Pixel coordinate listings
┄┄┄┄┄┄┄┄┄┄
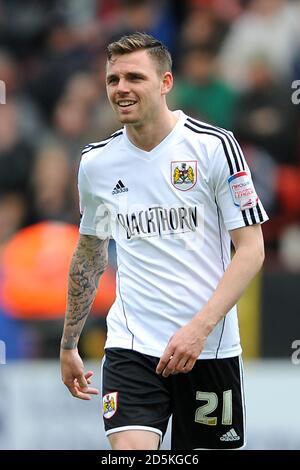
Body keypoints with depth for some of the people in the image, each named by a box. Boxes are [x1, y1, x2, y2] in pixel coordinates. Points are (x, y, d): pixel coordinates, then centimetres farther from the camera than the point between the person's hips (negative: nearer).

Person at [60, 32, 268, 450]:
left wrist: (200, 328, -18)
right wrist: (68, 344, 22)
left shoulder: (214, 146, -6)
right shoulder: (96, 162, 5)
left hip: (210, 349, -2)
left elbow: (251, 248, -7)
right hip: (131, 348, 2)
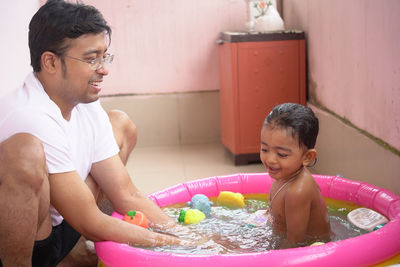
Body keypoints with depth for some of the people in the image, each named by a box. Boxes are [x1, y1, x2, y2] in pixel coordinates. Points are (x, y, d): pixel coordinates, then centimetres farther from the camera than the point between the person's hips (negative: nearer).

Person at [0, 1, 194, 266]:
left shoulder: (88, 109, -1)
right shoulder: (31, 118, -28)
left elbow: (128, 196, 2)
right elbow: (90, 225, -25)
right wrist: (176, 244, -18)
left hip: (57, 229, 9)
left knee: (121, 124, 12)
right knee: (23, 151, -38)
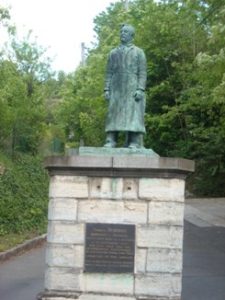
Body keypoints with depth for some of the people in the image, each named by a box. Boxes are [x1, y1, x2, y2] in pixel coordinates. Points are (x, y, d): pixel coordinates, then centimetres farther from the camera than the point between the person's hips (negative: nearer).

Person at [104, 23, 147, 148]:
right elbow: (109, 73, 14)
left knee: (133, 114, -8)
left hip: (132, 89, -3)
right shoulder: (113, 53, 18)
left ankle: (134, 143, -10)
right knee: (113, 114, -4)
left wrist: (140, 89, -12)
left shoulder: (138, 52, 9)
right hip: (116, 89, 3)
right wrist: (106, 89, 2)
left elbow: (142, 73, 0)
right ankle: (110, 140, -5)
┄┄┄┄┄┄┄┄┄┄
- [TASK STATEMENT]: Rewrite all of the records with "Person at" changed to "Subject at" everywhere and nothing else altered. Omit the pictures from your answer.

- [EXERCISE RESPONSE]:
Body keypoints with depth for some of the people in the image, each named by a box. Boxes are [x1, y1, x2, y2] in pixel coordinates. Points are (x, y, d): pixel coordinates, then centimetres farther from the camera than the point between the person's hips (negative: nearer).

Subject at [60, 32, 268, 450]:
left wrist: (200, 328, -18)
right wrist: (68, 344, 22)
left shoulder: (214, 146, -6)
right shoulder: (96, 162, 5)
left hip: (210, 349, -2)
left elbow: (251, 248, -7)
right hip: (131, 348, 2)
Body keypoints with depth for some of the people in the image, each named by a box. Boxes are [x1, y1, x2, y2] in pixel coordinates. Points are (x, y, d): pixel coordinates, then centimetres farther from the camera than the point between the person's hips (negative: nearer).

Subject at [0, 1, 194, 266]:
left shoulder: (88, 109, -1)
right shoulder: (31, 118, -28)
left elbow: (128, 196, 2)
right elbow: (90, 225, -25)
right wrist: (176, 244, -18)
left hip: (57, 229, 9)
left knee: (121, 124, 12)
right knee: (23, 151, -38)
Body keypoints with depth for some of the people in the image, each named by a box. Boxes are [x1, y1, x2, y2] in pixel coordinates. Points are (x, y, d): pixel coordinates, then centimetres farther from the camera than the point between the person's hips (negative: nearer).

Subject at [104, 23, 147, 148]:
right elbow: (109, 73, 14)
left knee: (133, 114, -8)
left hip: (132, 89, -3)
right shoulder: (113, 53, 18)
left ankle: (134, 143, -10)
right knee: (113, 114, -4)
left wrist: (140, 89, -12)
left shoulder: (138, 52, 9)
right hip: (116, 89, 3)
right wrist: (106, 89, 2)
left elbow: (142, 73, 0)
right ankle: (110, 140, -5)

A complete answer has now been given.